Complex surgery and perioperative systemic therapy for genitourinary cancer of the retroperitoneum
To provide guidance on aspects of complex retroperitoneal surgical technique, including extent of resection and timing of surgery with respect to chemotherapy, and to investigate what other considerations are necessary to ensure safe surgery in this group of patients.
This guideline applies to people with metastatic testicular cancer, T3b or T4 or node positive and metastatic renal cell cancer and T3, T4 or node positive upper tract urothelial cancer.
Intended Guideline Users
This guideline is intended for genitourinary surgeons involved in retroperitoneal surgery, clinicians involved in the care of cancer patients who have received retroperitoneal surgery, and doctors referring patients for retroperitoneal surgery.

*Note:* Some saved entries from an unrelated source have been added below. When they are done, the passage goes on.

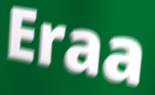
Eraa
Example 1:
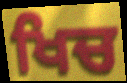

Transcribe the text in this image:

ਖਿਚ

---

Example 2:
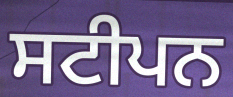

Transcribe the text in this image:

ਸਟੀਪਨ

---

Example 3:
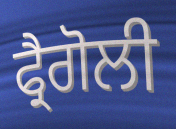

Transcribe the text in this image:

ਫ੍ਰੈਗੋਲੀ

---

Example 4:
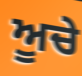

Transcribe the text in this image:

ਅੂਚੇ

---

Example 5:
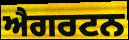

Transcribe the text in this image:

ਐਗਰਟਨ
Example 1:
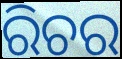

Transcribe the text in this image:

ରିଚର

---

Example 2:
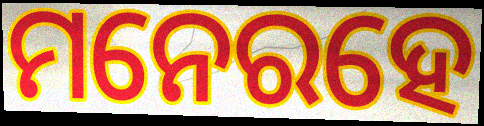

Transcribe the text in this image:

ମନେରହେ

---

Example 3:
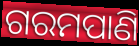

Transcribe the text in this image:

ଗରମପାଣି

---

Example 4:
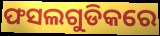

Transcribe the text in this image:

ଫସଲଗୁଡିକରେ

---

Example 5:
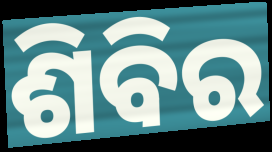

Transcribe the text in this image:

ଶିବିର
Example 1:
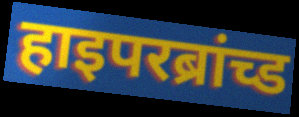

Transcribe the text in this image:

हाइपरब्रांच्ड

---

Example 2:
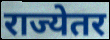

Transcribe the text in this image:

राज्येतर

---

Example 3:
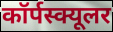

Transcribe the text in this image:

कॉर्पस्क्यूलर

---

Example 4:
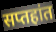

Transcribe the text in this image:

सप्तहांत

- What is the most appropriate role for surgical intervention in patients with T3b, T4 or node-positive mRCC, metastatic UTUC, and metastatic testicular cancer?

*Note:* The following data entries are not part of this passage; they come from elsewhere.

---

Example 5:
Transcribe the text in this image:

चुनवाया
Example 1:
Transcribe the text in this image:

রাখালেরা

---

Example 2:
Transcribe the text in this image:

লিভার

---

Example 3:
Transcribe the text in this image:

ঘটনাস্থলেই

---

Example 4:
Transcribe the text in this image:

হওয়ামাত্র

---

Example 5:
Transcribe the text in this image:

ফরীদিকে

- Does neoadjuvant or adjuvant chemotherapy improve outcomes for patients receiving surgery for the treatment of T3b, T4 or node-positive metastatic renal cancer, metastatic UTUC, and metastatic testicular cancer?
- Do patients with T3b, T4 or node-positive mRCC, metastatic UTUC, and metastatic testicular cancer have better oncologic outcomes and/or lower complications at higher volume or academic centres (compared to lower volume and community centres)?
- Are there other considerations around implementation of surgery in patients with T3b, T4 or node-positive mRCC, metastatic UTUC and metastatic testicular cancer to ensure it is done safely?